* TRY IT *
Reproduce the listing exactly, keeping every word as it is.

* INFORMATION SHOWN *
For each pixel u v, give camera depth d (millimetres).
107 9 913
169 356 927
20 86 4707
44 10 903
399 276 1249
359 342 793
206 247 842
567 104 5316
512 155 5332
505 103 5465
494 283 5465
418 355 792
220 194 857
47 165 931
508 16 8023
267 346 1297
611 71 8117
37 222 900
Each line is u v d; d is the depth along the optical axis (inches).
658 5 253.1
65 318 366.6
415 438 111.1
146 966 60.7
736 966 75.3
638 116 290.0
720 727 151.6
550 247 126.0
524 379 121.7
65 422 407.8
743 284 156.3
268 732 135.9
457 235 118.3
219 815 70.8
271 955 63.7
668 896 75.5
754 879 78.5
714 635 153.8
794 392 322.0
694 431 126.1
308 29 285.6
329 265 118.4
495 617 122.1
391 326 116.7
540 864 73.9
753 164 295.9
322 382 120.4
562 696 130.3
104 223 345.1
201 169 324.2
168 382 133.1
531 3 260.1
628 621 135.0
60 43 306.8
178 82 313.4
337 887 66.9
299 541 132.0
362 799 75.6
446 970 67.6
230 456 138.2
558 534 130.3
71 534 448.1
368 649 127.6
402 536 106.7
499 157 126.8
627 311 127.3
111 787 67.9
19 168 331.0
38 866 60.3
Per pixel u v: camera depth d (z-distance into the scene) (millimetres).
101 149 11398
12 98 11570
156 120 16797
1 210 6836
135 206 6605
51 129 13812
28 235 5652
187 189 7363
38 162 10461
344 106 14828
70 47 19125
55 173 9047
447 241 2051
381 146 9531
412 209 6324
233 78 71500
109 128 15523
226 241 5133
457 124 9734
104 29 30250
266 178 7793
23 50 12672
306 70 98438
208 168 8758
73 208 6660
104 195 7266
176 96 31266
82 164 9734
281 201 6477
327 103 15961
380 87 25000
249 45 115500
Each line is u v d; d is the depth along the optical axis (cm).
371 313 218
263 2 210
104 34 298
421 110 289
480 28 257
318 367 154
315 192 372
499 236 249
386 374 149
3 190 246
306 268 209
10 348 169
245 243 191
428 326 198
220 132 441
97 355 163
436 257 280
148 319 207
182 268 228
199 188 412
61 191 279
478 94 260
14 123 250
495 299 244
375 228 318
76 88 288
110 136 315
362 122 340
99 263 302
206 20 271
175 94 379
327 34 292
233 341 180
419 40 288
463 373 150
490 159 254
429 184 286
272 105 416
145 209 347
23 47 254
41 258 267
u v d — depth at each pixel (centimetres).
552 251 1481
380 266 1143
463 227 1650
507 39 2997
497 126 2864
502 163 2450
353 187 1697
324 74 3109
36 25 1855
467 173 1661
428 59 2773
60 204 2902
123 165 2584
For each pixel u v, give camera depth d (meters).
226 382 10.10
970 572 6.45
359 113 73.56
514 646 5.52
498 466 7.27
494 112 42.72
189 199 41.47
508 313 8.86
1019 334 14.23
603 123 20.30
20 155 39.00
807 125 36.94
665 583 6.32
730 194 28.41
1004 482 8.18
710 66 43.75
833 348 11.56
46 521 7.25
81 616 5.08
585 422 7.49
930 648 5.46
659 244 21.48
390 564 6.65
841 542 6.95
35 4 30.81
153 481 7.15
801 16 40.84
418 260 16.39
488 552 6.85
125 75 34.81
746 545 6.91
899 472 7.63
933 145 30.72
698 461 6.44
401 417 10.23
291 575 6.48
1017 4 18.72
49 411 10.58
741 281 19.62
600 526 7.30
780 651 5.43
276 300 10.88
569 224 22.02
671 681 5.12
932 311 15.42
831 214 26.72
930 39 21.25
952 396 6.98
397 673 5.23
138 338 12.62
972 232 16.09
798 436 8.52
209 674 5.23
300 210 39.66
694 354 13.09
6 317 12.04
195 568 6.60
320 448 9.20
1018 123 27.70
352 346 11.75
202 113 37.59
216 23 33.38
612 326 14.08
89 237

* RESPONSE *
For each pixel u v, give camera depth d (millimetres).
107 9 913
169 356 927
20 86 4707
44 10 903
399 276 1249
359 342 793
206 247 842
567 104 5316
512 155 5332
505 103 5465
494 283 5465
418 355 792
220 194 857
47 165 931
508 16 8023
267 346 1297
611 71 8117
37 222 900
Each line is u v d; d is the depth along the optical axis (inches).
658 5 253.1
65 318 366.6
415 438 111.1
146 966 60.7
736 966 75.3
638 116 290.0
720 727 151.6
550 247 126.0
524 379 121.7
65 422 407.8
743 284 156.3
268 732 135.9
457 235 118.3
219 815 70.8
271 955 63.7
668 896 75.5
754 879 78.5
714 635 153.8
794 392 322.0
694 431 126.1
308 29 285.6
329 265 118.4
495 617 122.1
391 326 116.7
540 864 73.9
753 164 295.9
322 382 120.4
562 696 130.3
104 223 345.1
201 169 324.2
168 382 133.1
531 3 260.1
628 621 135.0
60 43 306.8
178 82 313.4
337 887 66.9
299 541 132.0
362 799 75.6
446 970 67.6
230 456 138.2
558 534 130.3
71 534 448.1
368 649 127.6
402 536 106.7
499 157 126.8
627 311 127.3
111 787 67.9
19 168 331.0
38 866 60.3
Per pixel u v: camera depth d (z-distance into the scene) (millimetres).
101 149 11398
12 98 11570
156 120 16797
1 210 6836
135 206 6605
51 129 13812
28 235 5652
187 189 7363
38 162 10461
344 106 14828
70 47 19125
55 173 9047
447 241 2051
381 146 9531
412 209 6324
233 78 71500
109 128 15523
226 241 5133
457 124 9734
104 29 30250
266 178 7793
23 50 12672
306 70 98438
208 168 8758
73 208 6660
104 195 7266
176 96 31266
82 164 9734
281 201 6477
327 103 15961
380 87 25000
249 45 115500
Each line is u v d; d is the depth along the optical axis (cm).
371 313 218
263 2 210
104 34 298
421 110 289
480 28 257
318 367 154
315 192 372
499 236 249
386 374 149
3 190 246
306 268 209
10 348 169
245 243 191
428 326 198
220 132 441
97 355 163
436 257 280
148 319 207
182 268 228
199 188 412
61 191 279
478 94 260
14 123 250
495 299 244
375 228 318
76 88 288
110 136 315
362 122 340
99 263 302
206 20 271
175 94 379
327 34 292
233 341 180
419 40 288
463 373 150
490 159 254
429 184 286
272 105 416
145 209 347
23 47 254
41 258 267
u v d — depth at each pixel (centimetres).
552 251 1481
380 266 1143
463 227 1650
507 39 2997
497 126 2864
502 163 2450
353 187 1697
324 74 3109
36 25 1855
467 173 1661
428 59 2773
60 204 2902
123 165 2584
For each pixel u v, give camera depth d (meters).
226 382 10.10
970 572 6.45
359 113 73.56
514 646 5.52
498 466 7.27
494 112 42.72
189 199 41.47
508 313 8.86
1019 334 14.23
603 123 20.30
20 155 39.00
807 125 36.94
665 583 6.32
730 194 28.41
1004 482 8.18
710 66 43.75
833 348 11.56
46 521 7.25
81 616 5.08
585 422 7.49
930 648 5.46
659 244 21.48
390 564 6.65
841 542 6.95
35 4 30.81
153 481 7.15
801 16 40.84
418 260 16.39
488 552 6.85
125 75 34.81
746 545 6.91
899 472 7.63
933 145 30.72
698 461 6.44
401 417 10.23
291 575 6.48
1017 4 18.72
49 411 10.58
741 281 19.62
600 526 7.30
780 651 5.43
276 300 10.88
569 224 22.02
671 681 5.12
932 311 15.42
831 214 26.72
930 39 21.25
952 396 6.98
397 673 5.23
138 338 12.62
972 232 16.09
798 436 8.52
209 674 5.23
300 210 39.66
694 354 13.09
6 317 12.04
195 568 6.60
320 448 9.20
1018 123 27.70
352 346 11.75
202 113 37.59
216 23 33.38
612 326 14.08
89 237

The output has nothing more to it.